Sistem tatanan Sunda - Medang atau Sunda - Galuh yang berada di Swarna Dwipa, Waruna Dwipa, Simphala Dwipa, dan Jawa Dwipa berpusat di Parahyangan, yaitu : Sanghyang Wenang (Guru Resi) simbol dari Galuh dan Sang Hyang Wening Simbol dari Sunda. Hal ini merupakan induk dari tatanan tersebut diatas.

Secara garis besar wilayah Parahyangan merupakan ke-Maha Raja-an yang menjadi dasar Ideologi Nagara.

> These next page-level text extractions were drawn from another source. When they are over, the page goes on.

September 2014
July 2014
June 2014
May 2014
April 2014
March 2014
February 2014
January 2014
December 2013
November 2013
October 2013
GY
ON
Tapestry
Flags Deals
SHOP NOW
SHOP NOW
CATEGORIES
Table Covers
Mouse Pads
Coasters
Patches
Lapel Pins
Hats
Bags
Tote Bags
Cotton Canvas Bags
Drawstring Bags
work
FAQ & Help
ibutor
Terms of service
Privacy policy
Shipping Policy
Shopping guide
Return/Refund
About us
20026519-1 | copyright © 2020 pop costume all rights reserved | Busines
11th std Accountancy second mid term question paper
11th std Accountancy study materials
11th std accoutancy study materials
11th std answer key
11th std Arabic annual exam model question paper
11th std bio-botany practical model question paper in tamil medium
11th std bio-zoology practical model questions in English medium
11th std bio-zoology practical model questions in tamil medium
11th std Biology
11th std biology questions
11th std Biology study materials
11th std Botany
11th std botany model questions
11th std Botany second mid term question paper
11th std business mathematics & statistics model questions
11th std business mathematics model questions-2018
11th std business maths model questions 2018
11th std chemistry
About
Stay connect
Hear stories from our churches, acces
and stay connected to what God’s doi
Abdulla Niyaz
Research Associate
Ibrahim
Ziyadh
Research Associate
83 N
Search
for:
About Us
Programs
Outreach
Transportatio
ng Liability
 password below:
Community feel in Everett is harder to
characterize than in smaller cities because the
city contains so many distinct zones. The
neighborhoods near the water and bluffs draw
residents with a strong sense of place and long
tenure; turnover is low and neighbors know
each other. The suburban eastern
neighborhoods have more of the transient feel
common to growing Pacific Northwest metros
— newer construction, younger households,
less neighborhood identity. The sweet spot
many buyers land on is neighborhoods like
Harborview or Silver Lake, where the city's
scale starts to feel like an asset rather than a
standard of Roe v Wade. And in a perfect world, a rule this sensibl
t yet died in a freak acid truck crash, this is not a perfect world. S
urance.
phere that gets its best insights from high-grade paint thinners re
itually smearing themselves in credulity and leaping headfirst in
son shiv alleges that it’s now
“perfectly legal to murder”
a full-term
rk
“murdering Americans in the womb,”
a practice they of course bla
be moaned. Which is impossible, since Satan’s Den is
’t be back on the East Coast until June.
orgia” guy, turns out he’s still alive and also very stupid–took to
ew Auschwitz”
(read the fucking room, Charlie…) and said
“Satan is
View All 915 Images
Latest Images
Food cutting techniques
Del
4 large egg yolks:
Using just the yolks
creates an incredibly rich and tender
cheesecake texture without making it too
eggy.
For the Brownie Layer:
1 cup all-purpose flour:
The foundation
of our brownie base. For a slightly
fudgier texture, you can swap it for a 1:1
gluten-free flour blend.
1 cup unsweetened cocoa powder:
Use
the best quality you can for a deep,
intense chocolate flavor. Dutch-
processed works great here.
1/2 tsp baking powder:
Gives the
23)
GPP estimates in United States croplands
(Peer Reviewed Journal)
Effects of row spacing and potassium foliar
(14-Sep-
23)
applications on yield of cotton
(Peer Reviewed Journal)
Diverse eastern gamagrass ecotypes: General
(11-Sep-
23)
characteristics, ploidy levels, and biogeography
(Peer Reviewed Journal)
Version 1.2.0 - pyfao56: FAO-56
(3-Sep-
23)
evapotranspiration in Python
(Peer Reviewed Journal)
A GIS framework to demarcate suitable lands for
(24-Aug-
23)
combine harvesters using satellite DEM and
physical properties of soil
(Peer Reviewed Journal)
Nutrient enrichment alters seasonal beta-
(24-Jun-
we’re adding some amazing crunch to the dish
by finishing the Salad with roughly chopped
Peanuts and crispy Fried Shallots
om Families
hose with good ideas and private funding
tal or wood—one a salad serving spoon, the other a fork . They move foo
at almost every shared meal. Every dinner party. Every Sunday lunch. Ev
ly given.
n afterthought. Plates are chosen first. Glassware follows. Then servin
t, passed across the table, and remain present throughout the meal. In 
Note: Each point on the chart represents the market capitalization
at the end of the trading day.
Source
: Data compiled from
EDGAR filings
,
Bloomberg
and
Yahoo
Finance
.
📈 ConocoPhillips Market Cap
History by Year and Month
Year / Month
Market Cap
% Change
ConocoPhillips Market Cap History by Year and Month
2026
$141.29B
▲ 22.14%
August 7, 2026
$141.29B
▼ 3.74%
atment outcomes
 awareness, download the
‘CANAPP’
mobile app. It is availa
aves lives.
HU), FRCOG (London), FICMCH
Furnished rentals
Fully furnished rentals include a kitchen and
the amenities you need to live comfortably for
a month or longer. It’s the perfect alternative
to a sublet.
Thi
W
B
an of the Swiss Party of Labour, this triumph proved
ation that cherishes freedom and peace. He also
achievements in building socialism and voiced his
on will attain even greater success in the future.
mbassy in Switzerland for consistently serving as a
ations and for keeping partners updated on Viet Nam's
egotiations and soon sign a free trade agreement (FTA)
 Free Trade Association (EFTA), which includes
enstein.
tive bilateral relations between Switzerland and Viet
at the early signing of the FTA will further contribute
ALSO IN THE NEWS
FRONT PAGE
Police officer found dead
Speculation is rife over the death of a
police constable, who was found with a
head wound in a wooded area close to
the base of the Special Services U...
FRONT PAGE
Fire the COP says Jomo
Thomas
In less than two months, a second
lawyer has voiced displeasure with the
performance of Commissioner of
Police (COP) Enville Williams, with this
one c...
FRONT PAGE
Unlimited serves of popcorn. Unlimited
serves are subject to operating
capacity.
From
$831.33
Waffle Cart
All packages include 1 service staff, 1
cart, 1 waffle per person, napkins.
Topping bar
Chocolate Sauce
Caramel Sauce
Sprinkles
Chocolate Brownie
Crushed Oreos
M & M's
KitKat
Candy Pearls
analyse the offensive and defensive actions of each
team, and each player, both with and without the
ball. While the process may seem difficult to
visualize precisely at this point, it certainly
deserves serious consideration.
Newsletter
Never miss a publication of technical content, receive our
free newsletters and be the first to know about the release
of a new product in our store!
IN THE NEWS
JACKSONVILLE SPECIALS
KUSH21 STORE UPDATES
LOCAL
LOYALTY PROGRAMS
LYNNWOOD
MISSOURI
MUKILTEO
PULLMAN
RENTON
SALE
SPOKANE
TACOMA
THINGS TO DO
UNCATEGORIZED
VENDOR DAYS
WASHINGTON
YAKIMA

Hal ini sering diisyaratkan dalam seni pertunjukkan Wayang Golek dimana :
- Batara Guru, Ratu sebagai Galuh.
- Sri Kresna atau Wisnu sebagai (Raja Resi) sebagai Sunda.
- Maharajanya adalah sang Hyang Ismaya di Wilayah Sunda atau Rama.
Maharaja berperan sebagai Ismaya ketika berada di wilayah Galuh, dimana Batara Guru pun tunduk dan patuh pada beliau. Apabila Sanghyang Ismaya di wilayah Sunda, beliau berubah menjadi Semar, yang dijungjung tinggi oleh Sri Kresna sebagai manusia bijak atau Dewa.

1. Dwipantara yang merupakan simbolisai atau Siloka dari perwujudan "Dua Bapa" atau Dua Patriakhat pendiri nagara, hal kemudian diaplikasi pada wawasan teritorial yaitu Buana Panca Tengah yang berada di antara dua Samudra atau Dwi Waruna.

2. Ka-Siliwangi-an, yaitu ajaran Silih Asah, Silih Asih, dan Silih Asuh
- Silih bermakna Ngaganti atau Nyilihan (saling)
- Silih Aasah bermakna Saling mengingatkan dan mencerdaskan dalam keilmuan, sebagai wujud kebajika dan kebijakan.
- Silih Asuh bermakna saling membimbing atau memberi petunjuk dan petuah yang adiluhung dalam pemerintah nagara.

Silih Asuh (hukum) bermakna tidak pandang bulu di dalam menjalankan keadilan, yang mangacu pada prinsip keadilan atau ajaran (Kartagama) dan kanagaraan (Kartanagara). Hal ini dimplementasikan dalam nagara dan bentuk hukum yang menciptakan rasa keadilan.
seperti contoh; Sipahit Lidah dan Sipahang Lidah twah, yang bermakna tutur katam sikap dan perilakunya selalu berlandaskan keadilan, tidak ditambah dan dikurangi atau dalam bahasa Sunda "Saciduh Metu Saucap Nyata".

3. Ka - Limangan - an tahun 1525 M yang didirikan oleh Dua Liman yaitu Limansanjaya - Limansanjaya Kusumah sebagai penerus ajaran Ka-Siliwangi-an.

4. Catur Rangga. Kata Rangga berasal dari Ra-hyang Galuh kemudian menjadi istilah Turangga yang bermakna nagara.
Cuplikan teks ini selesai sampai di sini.